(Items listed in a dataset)
<<<<
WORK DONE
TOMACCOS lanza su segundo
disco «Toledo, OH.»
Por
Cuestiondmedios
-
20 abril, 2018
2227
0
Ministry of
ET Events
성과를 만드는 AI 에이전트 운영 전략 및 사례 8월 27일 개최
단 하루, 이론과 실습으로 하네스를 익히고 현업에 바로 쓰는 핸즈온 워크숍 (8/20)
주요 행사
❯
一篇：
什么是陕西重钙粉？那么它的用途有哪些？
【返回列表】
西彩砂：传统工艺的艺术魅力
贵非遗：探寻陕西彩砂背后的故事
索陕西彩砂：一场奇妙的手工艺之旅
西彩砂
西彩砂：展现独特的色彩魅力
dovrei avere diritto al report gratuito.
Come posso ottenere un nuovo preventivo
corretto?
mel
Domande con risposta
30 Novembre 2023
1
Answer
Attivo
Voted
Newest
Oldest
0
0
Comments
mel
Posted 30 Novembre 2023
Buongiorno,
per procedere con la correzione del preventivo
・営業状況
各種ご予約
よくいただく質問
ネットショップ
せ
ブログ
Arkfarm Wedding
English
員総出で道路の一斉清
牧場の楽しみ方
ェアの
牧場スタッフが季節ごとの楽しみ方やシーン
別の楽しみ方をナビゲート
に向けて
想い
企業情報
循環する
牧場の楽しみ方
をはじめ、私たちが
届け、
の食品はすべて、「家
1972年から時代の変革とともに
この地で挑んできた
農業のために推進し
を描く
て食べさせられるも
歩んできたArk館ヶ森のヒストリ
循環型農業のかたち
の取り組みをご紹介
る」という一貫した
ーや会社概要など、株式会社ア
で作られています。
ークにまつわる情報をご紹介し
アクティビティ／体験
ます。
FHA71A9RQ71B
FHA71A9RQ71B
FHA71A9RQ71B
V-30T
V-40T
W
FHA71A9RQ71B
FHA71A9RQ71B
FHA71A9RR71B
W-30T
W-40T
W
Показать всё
>>>>
<<<<
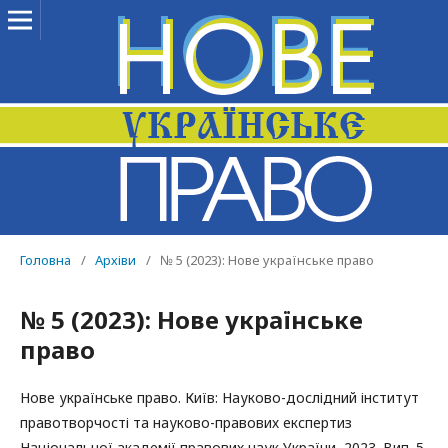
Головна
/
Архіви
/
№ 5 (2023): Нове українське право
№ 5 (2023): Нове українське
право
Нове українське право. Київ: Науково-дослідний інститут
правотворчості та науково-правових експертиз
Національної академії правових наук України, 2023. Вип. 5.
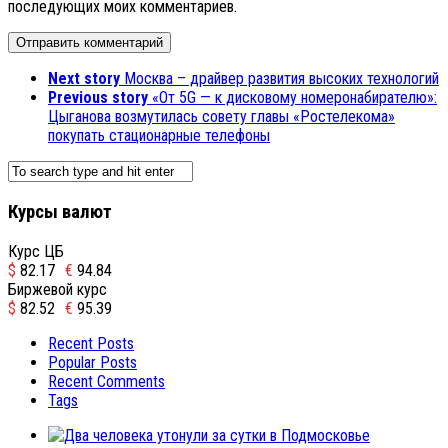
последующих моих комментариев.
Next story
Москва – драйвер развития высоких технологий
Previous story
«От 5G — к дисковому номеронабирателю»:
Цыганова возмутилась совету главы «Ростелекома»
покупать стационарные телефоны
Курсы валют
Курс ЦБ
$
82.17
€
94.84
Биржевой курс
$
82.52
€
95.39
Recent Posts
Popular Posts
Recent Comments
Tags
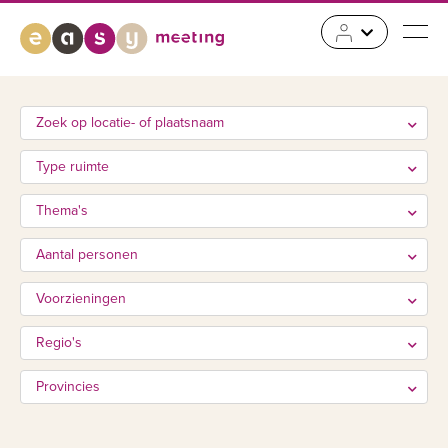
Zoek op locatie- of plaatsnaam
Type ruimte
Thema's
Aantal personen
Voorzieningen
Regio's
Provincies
>>>>
For the string "preventivo", work out how many lines of the entries contain it and reply with that number alone.

2